Top cinema to become ‘diner’ fear

Lease firm’s £15m refurbishment plan for famous Curzon gets go-ahead

Friday, 22nd December 2023 — By Tom Foot

Curzon cinema

The famous West End cinema

A FIFTEEN million pound refurbishment of a West End cinema has got the green light despite warnings it will transform a cultural institution into a glorified “diner”.

Westminster councillors voted unanimously in favour of plans to create a new Mayfair Curzon cinema where restaurant facilities are merged with screens despite stiff opposition from residents.

Applicant 38 Curzon Lease Ltd, which wants to evict the Curzon chain and run its own independent cinema, said it had to “move with the times”.

An objector, from the Mayfair Neighbourhood Forum and Residents’ Society of Mayfair and St James’s, said: “It is proposed that instead of a separate restaurant the whole cinema will become a diner. With films running at the same time, ­people will eat, drink alcohol, and talk at tables in the auditorium while the film is going on. This ­relegates the film into a more ancillary role.”

“The Curzon Mayfair is Westminster’s landmark resource for important films which require proper uninterrupted viewing conditions.”

The objector said the change of use application could breach city council policies set up to protect cultural assets, and added: “Blockbuster movies premiere in Leicester Square. But smaller films go to Curzon Mayfair. Premieres need a venue that is devoted to film. Not one film promoter will allow a film to premiere in an auditorium that has food, tables and noise.”

PROBLEM >> Copy the Curzon article from "Friday, 22nd December" to "opposition from residents.". Work only from the Curzon article.

Saved data entries:
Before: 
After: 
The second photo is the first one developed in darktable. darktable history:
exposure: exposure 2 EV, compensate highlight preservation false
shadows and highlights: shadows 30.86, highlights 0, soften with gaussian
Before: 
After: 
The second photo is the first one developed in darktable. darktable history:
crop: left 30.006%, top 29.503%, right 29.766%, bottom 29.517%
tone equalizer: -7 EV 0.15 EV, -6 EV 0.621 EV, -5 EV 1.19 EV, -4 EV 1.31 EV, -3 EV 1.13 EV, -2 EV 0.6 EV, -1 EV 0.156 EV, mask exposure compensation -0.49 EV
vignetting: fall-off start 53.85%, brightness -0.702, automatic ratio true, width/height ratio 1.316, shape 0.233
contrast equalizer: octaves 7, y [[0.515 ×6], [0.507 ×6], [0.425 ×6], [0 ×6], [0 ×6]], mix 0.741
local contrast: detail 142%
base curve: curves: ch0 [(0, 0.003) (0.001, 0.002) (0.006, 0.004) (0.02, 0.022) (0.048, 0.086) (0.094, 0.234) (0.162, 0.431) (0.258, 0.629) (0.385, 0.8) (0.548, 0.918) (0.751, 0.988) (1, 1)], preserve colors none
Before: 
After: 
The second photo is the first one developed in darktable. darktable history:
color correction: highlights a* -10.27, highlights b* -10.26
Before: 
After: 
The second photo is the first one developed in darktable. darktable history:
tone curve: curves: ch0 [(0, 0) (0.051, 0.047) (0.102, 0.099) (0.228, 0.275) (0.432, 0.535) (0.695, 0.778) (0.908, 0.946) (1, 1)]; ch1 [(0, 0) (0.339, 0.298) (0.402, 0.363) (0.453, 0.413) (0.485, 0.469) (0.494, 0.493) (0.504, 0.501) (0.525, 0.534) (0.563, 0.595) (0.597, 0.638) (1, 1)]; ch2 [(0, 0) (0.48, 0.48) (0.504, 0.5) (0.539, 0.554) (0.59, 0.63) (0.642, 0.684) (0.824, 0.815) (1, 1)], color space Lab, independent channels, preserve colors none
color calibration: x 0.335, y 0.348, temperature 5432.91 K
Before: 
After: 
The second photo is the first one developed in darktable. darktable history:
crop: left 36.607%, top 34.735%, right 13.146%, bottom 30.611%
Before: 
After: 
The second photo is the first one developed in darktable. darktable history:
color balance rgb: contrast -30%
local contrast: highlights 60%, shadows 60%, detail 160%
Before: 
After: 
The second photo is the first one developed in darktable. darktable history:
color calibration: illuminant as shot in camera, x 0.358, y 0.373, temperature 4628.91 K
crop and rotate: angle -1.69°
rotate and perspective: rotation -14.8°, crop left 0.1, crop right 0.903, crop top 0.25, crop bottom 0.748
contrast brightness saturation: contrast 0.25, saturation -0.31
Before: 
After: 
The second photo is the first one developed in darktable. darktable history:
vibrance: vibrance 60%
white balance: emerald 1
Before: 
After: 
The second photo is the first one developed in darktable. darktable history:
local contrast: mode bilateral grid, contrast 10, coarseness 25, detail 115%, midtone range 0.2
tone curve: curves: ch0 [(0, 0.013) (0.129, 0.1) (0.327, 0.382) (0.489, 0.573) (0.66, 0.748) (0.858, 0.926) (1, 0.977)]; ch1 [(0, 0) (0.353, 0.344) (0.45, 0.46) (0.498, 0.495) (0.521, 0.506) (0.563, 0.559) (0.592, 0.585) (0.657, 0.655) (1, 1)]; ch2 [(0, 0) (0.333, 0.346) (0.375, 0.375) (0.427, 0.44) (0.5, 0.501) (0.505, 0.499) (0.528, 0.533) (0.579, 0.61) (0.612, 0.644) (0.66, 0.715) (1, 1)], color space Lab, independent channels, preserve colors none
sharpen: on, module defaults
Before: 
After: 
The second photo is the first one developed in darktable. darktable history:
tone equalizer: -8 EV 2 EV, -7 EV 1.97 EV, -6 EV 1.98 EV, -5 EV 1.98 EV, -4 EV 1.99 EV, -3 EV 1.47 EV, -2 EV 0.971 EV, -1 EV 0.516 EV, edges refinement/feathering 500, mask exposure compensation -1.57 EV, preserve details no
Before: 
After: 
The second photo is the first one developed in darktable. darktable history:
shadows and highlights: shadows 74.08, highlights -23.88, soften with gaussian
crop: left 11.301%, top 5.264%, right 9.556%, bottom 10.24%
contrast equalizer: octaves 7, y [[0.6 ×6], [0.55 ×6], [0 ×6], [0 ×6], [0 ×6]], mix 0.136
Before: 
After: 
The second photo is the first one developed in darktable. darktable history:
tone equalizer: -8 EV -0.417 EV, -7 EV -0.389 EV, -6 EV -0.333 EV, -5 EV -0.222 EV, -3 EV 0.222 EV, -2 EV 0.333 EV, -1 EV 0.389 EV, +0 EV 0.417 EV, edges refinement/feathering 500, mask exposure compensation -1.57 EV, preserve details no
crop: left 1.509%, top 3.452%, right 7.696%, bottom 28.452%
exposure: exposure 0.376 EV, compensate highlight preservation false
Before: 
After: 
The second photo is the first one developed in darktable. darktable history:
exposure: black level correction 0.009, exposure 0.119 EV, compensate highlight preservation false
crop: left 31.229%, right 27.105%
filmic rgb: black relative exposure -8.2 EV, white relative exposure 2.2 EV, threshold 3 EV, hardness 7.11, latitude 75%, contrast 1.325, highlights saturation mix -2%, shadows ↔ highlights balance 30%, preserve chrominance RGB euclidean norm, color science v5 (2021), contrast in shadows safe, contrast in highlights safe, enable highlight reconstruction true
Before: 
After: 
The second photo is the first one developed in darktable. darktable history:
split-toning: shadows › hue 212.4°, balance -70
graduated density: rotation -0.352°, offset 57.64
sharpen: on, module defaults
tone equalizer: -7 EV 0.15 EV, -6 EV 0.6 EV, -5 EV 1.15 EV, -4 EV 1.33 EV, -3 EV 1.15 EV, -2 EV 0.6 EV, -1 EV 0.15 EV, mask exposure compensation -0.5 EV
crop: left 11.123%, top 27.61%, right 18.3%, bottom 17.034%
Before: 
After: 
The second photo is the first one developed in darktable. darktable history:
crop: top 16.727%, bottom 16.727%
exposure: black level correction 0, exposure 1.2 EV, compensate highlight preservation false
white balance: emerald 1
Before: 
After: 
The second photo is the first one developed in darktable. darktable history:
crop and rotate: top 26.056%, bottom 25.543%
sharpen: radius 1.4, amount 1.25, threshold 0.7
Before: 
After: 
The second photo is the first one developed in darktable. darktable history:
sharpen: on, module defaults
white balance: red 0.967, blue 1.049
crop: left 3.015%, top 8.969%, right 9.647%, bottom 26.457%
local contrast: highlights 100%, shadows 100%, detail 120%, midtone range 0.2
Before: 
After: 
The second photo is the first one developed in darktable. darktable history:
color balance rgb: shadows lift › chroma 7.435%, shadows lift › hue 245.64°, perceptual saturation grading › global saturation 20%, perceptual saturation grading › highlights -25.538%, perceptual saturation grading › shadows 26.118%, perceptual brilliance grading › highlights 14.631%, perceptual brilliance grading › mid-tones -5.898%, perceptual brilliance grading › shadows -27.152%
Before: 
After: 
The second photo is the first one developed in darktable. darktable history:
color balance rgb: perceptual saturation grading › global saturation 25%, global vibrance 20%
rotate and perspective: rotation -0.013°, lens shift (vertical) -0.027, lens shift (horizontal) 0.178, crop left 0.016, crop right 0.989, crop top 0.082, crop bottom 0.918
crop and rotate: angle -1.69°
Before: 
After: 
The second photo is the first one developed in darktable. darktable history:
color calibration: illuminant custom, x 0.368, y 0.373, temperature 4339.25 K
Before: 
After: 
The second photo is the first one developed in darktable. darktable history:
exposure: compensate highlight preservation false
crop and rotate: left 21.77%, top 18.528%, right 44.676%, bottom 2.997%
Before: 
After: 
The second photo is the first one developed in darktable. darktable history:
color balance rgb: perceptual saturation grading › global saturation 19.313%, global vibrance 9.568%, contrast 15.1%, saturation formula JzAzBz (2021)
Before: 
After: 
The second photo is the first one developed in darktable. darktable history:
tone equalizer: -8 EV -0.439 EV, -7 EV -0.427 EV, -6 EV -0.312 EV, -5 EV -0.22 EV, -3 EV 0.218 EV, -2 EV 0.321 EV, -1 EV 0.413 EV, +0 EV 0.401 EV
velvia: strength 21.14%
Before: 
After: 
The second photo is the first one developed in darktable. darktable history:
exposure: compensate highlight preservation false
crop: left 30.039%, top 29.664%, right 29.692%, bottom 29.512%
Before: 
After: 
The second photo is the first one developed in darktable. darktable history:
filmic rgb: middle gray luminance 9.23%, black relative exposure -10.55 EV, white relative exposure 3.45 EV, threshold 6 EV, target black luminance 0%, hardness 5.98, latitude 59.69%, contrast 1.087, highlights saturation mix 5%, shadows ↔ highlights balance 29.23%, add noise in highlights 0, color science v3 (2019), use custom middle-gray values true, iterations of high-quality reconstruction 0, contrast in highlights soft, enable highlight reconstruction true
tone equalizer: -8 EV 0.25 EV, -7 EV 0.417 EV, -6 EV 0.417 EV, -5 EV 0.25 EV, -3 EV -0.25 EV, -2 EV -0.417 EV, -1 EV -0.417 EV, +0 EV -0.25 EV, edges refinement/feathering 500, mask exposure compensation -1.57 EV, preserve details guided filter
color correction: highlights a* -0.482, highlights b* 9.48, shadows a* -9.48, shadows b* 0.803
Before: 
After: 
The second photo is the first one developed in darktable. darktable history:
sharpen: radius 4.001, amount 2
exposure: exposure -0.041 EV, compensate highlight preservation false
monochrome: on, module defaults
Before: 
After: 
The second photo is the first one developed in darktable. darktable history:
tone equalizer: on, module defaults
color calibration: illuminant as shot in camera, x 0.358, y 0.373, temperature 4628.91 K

ANSWER SECTION >>
Friday, 22nd December 2023 — By Tom Foot

Curzon cinema

The famous West End cinema

A FIFTEEN million pound refurbishment of a West End cinema has got the green light despite warnings it will transform a cultural institution into a glorified “diner”.

Westminster councillors voted unanimously in favour of plans to create a new Mayfair Curzon cinema where restaurant facilities are merged with screens despite stiff opposition from residents.